Audi Pikes Peak Quattro e Q7
Volkswagen e Porsche estavam apresentando seus utilitários esporte Touareg e Cayenne quando a Audi mostrou, em 2003, o conceito Pikes Peak Quattro, que fazia alusão à prova de subida de montanha nos EUA. O motor era um V8 biturbo com 500 cv. Três anos depois, o terceiro fruto do projeto conjunto dos fabricantes ganhava as ruas como Q7 com sutis alterações visuais.
Audi Le Mans e R8
R8 era apenas o carro de competição da Audi na 24 Horas de Le Mans em 2003, quando o conceito Le Mans surgiu no Salão de Frankfurt, causando impacto com seu desenho futurista.
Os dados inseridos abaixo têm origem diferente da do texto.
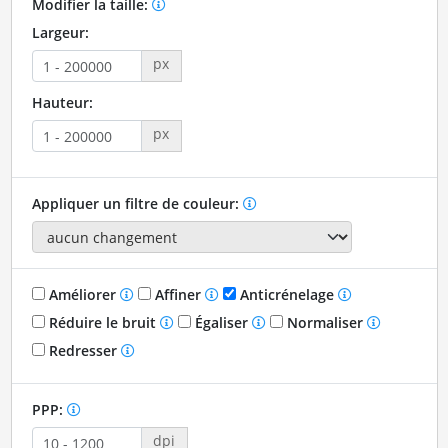
Modifier la taille:
Largeur:
px
Hauteur:
px
Appliquer un filtre de couleur:
Améliorer
Affiner
Anticrénelage
Réduire le bruit
Égaliser
Normaliser
Redresser
PPP:
dpi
Todo esse estilo, incluindo as “lâminas” laterais, foi mantido na versão de produção R8, apresentada em 2006. Curiosamente, o motor V10 com dois turbos e 610 cv do estudo nunca chegou a ser aproveitado.
Audi Metroproject e A1
Em 2007 a marca dos anéis revelou o estudo Metroproject, um hatchback bastante compacto. Três anos mais tarde era lançado o A1, que seguia as formas do conceito e mantinha o peculiar arco lateral em cor contrastante à da carroceria. Alguns itens mudaram de uma fase para a outra, como para-choque, faróis, grade e o recorte do capô.
Audi Cross Coupe e Q3
A história do A1 repetiu-se entre os utilitários esporte: o Cross Coupe do Salão de Xangai de 2007 antecipou o que se tornaria em 2011 o Q3, modelo menor que o Q5 (que ainda não existia quando aquele conceito foi revelado). Não foi preciso ir muito além de diminuir as rodas, trocar os faróis por outros menos futuristas e arrumar um lugar para a placa dianteira.
BMW Turbo e M1
Desenvolvido como demonstração de tecnologia para o período dos Jogos Olímpicos de Munique, em 1972, o Turbo era diferente de tudo o que a BMW havia feito. Suas linhas imponentes inspiraram o primeiro superesportivo da marca, o M1, que chegou ao mercado sete anos depois. Mesmo que nenhum item de aparência seja igual entre eles, a semelhança é inegável. Irônico é que o M1 de rua nunca teve um turbocompressor como o que originou o nome do conceito.
BMW Z07 e Z8
Uma interpretação moderna do roadster 507 de 1955: esse era o Z07, revelado no Salão de Tóquio de 1997. O nome buscava unir o passado ao presente, pois já estava em linha o compacto Z3. Na linha 2000 a BMW estreava o Z8, muito parecido ao conceito, embora tivesse perdido a “dupla bolha” no teto removível (havia uma capota de lona), o prolongamento do encosto do motorista inspirado no Jaguar D-Type de corridas e as rodas com fixação central, enquanto luzes de direção e um defletor dianteiro foram adicionados.
BMW CS1 e Série 1
Um pequeno conversível previu, no Salão de Genebra de 2002, as linhas que a marca de Munique adotaria dois anos depois no Série 1. Só que ele nasceu como hatchback e precisou de quatro anos para ganhar sua versão a céu aberto, que então confirmou a semelhança com o conceito já distante no tempo. Em alguns aspectos o modelo de série foi menos ousado, talvez pela rejeição que vários projetos de Chris Bangle sofreram dos fãs da BMW durante seu período no comando do Estilo da empresa.